What If 100% of Midwest Farmers No-Tilled?

If 100% of Midwest farmers switched to no-till, they’d prevent billions of tons of soil loss over the next 100 years, according to a research model from the University of Massachusetts Amherst.

At the current rate of tillage, the Midwest is projected to lose 8.8 billion metric tons of soil over the next 100 years. But if all farmers switched to minimal tillage or no-till, they’d reduce projected soil losses by 95%.

“The pace of loss would be so significantly slowed down by these measures that it would take 10,000 years to reach the levels of soil loss that will unfold in just a century if regional farming methods don’t change at all,” says an article from Anthropocene magazine about the research study.

53% of Most Profitable Illinois Soybean Fields Are No-Tilled

Less is more when it comes to tillage and profitability, says a report from the Illinois Precision Conservation Management program. “The Business Case for Conservation,” a summary of Illinois farmer data from 2015-22, says more than half of the most profitable Illinois farmers are no-tilling soybeans.

An analysis of 1,156 soybean fields found 53% of the most profitable fields were no-tilled. Only 8% of the most profitable soybean fields were managed with 3 or more tillage passes. As for corn, 51% of the most profitable fields were managed with minimal tillage.

Right Fungicide Application Timing Shows $17 Per Acre ROI

Timing is a critical factor for fungicide applications in soybeans. According to Beck’s Practical Farm Research (PFR) data, applying a fungicide at the R3 growth stage shows a return on investment of $17.68 per acre.

Beck’s also found that the time of day a fungicide application is made can also impact final soybean yields. Trials conducted over 3 years at multiple locations showed a $12.97 per acre advantage when fungicide was sprayed at 8.a.m. vs. $7.63 per acre at 3 p.m.

Deep Soil Testing Can Cut Fertilizer Costs

Deep soil testing may pay off more this year than many, according to a recently released Texas A&M AgriLife Extension Service publication.

By deep soil testing before planting corn, cotton and wheat, the AgriLife Extension analysis found projected savings from $13-$189 per acre are possible when taking advantage of the residual nitrogen (N) in the soil and accounting for it when making growing-season decisions.
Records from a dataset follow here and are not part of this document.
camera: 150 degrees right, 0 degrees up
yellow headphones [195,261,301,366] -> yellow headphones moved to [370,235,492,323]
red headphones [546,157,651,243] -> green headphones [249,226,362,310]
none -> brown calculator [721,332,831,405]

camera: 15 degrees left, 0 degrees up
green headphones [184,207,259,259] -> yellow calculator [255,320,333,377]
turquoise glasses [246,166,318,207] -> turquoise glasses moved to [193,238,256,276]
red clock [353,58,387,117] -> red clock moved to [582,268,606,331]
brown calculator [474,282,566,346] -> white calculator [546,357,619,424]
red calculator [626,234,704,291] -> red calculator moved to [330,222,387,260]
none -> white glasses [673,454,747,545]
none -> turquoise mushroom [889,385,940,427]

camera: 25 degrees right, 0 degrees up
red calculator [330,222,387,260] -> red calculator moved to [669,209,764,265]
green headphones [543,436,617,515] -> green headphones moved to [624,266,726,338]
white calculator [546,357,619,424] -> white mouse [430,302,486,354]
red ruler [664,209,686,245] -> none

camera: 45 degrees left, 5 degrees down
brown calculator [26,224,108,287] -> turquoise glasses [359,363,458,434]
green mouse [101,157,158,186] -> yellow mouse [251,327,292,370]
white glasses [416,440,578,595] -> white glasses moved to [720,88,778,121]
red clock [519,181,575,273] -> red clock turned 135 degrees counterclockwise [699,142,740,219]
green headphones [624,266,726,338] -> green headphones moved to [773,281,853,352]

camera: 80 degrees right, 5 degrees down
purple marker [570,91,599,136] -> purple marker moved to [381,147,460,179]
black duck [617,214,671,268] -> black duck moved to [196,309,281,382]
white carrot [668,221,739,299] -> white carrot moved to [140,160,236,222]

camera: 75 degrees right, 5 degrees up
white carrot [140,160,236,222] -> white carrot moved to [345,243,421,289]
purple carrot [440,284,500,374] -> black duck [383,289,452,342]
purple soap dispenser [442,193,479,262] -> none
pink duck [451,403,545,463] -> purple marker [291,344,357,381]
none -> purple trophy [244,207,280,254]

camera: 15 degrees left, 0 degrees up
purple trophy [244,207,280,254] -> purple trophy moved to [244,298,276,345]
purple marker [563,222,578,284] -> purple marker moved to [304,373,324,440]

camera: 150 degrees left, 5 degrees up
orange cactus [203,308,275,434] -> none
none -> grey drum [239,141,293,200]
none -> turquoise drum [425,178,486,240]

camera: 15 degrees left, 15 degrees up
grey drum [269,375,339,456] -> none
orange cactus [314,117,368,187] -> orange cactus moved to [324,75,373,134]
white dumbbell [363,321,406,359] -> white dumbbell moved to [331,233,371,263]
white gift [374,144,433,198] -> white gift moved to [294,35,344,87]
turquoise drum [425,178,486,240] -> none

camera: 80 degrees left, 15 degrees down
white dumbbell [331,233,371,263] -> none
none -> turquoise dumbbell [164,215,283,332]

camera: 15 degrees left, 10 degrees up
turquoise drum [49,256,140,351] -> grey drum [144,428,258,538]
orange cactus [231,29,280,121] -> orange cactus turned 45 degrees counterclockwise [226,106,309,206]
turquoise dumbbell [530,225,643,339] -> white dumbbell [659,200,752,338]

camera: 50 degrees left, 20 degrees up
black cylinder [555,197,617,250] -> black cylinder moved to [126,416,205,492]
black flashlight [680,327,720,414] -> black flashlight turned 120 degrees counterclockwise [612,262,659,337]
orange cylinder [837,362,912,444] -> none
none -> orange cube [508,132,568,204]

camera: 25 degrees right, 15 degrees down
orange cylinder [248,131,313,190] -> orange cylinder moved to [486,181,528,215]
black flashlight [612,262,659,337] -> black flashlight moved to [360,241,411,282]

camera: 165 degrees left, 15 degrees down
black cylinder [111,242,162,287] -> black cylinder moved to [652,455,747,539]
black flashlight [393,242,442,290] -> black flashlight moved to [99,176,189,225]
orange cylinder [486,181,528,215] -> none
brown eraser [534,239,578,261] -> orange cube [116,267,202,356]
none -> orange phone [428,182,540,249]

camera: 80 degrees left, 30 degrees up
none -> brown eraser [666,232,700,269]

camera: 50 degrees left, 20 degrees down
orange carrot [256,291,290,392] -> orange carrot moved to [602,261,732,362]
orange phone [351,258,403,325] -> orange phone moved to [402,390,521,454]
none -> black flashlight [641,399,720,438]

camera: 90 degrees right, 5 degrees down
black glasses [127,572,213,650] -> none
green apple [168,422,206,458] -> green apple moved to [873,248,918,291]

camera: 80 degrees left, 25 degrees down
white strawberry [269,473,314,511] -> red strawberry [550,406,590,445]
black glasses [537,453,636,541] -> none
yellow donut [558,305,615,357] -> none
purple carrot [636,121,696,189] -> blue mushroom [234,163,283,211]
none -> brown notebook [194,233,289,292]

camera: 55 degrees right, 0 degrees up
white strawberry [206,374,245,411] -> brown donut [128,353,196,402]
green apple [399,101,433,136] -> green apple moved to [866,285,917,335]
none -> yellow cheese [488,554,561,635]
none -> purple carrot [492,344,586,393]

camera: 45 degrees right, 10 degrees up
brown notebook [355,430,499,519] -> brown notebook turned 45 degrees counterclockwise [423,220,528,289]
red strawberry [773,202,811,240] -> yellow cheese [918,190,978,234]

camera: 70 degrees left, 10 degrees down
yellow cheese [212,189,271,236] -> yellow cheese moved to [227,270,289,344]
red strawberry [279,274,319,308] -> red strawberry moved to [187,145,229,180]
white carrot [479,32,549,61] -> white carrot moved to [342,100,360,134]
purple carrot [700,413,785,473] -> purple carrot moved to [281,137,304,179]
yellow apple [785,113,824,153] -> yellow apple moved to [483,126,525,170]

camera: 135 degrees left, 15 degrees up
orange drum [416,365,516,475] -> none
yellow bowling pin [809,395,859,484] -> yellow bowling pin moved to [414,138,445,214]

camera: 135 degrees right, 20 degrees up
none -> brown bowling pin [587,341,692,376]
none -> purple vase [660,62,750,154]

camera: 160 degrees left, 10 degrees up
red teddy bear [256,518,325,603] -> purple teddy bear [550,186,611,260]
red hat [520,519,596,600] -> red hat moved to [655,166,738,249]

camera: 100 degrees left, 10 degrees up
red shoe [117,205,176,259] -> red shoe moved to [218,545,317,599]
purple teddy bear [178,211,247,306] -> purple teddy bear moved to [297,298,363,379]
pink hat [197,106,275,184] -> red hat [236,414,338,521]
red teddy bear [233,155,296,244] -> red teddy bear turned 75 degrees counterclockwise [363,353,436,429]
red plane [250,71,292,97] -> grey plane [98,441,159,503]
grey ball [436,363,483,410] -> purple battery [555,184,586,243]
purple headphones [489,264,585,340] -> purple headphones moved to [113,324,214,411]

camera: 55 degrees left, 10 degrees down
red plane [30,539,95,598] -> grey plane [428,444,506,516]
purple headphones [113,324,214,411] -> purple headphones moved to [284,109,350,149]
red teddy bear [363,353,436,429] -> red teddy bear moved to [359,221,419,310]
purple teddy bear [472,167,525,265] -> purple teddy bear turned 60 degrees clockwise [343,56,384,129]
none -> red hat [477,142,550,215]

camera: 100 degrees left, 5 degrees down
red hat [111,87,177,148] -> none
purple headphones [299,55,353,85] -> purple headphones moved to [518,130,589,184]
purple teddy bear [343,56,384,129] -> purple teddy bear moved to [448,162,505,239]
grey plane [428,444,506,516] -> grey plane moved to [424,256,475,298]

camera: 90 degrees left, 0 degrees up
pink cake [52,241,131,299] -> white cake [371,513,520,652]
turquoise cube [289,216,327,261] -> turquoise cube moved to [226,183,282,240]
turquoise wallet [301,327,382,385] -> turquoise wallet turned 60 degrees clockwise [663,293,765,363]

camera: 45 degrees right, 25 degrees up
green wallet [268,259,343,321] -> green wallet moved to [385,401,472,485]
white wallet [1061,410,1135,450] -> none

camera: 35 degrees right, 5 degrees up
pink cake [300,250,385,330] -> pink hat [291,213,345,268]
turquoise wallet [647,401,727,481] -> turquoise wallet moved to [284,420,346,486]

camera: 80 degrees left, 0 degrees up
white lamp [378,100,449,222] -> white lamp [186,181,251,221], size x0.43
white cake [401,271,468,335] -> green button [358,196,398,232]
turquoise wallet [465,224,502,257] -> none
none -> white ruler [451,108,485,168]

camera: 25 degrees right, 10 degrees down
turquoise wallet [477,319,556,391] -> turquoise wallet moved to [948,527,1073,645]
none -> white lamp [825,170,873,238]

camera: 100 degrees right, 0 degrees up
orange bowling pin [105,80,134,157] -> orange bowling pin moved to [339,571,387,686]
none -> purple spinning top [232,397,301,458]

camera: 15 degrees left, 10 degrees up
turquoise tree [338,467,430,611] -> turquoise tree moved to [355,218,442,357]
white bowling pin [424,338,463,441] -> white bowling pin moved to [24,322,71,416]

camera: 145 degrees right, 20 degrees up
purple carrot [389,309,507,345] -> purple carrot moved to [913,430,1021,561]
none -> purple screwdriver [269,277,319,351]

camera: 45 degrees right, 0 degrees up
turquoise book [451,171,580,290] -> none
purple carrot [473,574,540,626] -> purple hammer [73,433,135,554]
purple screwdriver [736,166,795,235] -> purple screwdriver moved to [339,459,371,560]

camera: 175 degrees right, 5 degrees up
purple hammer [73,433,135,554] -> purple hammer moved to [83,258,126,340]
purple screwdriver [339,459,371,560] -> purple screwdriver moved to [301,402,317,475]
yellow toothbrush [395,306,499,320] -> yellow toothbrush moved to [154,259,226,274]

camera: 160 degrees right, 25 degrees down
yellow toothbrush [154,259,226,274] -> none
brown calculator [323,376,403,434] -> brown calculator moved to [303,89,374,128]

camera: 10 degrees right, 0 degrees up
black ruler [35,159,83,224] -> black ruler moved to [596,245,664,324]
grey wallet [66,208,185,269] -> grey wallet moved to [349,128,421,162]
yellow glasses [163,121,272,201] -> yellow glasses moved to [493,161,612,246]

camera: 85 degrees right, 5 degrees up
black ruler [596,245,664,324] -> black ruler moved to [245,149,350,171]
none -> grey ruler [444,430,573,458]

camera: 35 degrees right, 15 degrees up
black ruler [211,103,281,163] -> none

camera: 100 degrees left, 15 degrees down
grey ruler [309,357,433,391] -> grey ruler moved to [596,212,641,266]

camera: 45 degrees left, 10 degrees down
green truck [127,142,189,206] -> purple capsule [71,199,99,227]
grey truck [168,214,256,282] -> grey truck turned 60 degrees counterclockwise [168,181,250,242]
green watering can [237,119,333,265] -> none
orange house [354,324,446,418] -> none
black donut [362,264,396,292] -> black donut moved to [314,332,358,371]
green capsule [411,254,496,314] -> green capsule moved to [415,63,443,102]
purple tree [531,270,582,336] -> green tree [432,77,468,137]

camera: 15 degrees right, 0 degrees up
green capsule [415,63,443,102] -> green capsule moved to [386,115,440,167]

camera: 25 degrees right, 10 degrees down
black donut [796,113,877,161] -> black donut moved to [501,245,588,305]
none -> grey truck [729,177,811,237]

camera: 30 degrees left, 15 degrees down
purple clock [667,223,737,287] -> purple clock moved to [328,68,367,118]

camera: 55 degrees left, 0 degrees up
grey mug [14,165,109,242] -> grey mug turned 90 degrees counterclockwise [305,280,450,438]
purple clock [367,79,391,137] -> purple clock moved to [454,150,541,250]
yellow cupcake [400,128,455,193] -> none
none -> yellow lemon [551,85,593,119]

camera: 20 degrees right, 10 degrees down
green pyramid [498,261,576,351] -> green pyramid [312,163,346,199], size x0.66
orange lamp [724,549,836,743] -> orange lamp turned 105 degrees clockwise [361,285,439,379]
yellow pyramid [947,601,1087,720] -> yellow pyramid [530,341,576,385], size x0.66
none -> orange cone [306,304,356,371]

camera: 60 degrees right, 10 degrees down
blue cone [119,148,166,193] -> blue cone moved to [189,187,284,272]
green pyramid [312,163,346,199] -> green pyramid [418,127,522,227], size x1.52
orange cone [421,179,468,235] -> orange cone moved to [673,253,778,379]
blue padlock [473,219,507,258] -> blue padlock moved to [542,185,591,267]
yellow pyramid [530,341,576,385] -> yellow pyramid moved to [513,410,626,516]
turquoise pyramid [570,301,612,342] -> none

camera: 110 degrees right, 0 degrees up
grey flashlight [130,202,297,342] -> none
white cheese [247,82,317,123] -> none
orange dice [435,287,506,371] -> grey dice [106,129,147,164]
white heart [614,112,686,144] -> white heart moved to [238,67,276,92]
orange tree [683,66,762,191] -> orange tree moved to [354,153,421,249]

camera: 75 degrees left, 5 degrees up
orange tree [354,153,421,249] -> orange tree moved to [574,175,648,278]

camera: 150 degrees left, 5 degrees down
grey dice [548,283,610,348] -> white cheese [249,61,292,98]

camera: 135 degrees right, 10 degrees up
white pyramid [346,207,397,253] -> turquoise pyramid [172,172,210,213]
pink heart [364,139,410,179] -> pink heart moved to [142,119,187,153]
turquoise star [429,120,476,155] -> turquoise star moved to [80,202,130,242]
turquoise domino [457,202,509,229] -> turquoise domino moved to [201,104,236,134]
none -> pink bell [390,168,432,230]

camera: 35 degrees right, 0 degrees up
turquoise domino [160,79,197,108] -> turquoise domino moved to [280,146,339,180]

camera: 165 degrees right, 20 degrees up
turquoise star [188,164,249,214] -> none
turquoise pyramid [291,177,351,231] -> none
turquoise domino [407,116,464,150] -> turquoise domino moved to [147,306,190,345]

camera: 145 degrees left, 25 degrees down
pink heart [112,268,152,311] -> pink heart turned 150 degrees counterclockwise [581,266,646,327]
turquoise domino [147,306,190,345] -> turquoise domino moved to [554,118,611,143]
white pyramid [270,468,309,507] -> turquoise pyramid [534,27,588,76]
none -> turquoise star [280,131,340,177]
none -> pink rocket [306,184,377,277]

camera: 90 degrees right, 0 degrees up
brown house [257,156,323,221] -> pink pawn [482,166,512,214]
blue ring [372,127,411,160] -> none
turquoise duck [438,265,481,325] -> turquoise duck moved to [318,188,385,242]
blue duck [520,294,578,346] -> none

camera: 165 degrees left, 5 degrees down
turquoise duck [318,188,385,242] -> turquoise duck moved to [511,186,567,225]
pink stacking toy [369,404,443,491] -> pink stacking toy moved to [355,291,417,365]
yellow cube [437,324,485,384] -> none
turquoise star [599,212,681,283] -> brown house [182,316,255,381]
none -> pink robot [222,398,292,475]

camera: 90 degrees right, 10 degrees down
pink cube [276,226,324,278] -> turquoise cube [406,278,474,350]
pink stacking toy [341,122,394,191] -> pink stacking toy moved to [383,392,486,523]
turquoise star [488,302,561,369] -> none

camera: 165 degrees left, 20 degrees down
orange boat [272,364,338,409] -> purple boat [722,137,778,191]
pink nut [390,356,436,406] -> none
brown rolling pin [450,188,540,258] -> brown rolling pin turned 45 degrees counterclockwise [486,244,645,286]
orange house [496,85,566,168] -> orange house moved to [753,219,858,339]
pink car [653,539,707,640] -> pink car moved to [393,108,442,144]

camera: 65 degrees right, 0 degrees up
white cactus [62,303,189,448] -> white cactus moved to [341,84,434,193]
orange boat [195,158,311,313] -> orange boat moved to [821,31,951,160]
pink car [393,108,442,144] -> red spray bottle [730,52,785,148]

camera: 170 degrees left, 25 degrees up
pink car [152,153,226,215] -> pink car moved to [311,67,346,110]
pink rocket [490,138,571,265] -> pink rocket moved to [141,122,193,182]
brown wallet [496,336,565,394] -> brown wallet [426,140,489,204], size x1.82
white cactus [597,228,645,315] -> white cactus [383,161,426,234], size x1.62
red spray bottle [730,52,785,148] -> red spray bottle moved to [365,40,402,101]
“Deep soil sampling to depths of 6-24 inches or deeper, if feasible, should be done whenever possible,” says Texas A&M agronomist Jourdan Bell. “This allows producers to utilize the N below the upper 6 inches of soil.”

Wildfire Smoke Could Affect Crop Yields

Smoke from hundreds of wildfires burning in Canada blanketed many areas of the Midwest and the East Coast in June and July. Mark Jeschke, agronomist at Pioneer, says it’s extremely difficult to determine the impact of smoke on crop yields, but smoke does reduce sunlight intensity and increase ozone levels, both of which are bad for crops. Less light can be detrimental to crop productivity, and ground-level ozone causes more damage to plants than all other air pollutants combined.

However, smoke also scatters incoming light, which could increase plants’ light use efficiency. Jeschke says the potential effect of more diffuse light depends on characteristics of the canopy, and taller plants would likely benefit more.

No-Tiller Feels ‘Moral Obligation’ to Advocate for Conservation Ag

Havel, Ill., no-tiller Dick Lyons is asking Illinois lawmakers to pass a bill that would include funding for adopting no-till, strip-till and cover crops. His support comes after a deadly dust storm crash on Interstate 55 in central Illinois caused by soil blowing off a tilled field.

“I don’t know if it did any good, but to me, conservation is a moral obligation,” Lyons told Illinois Farmer Today in an interview about his letter asking for passage of Illinois state bill 1701.

The bill supports soil and water conservation districts in every county in Illinois and includes funding to encourage the adoption of conservation practices.

Run Ag Tires at Single-Digit PSIs

Many no-tillers are hesitant to run ag tires at single-digit PSIs for fear of damaging the tire, but tire manufacturers say the lowest safest field air pressure will provide the best crop yield.

“Ag tires need to operate at the lowest air pressure possible to reduce the effect of the machine weight on the soil, decreasing the ground pressure and soil compaction, and improving growers’ yields,” says Greg Gilland from Maxam Tire International.

Remember, once out of the field and on the road, air pressures must be increased to handle the machine’s weight at road speed.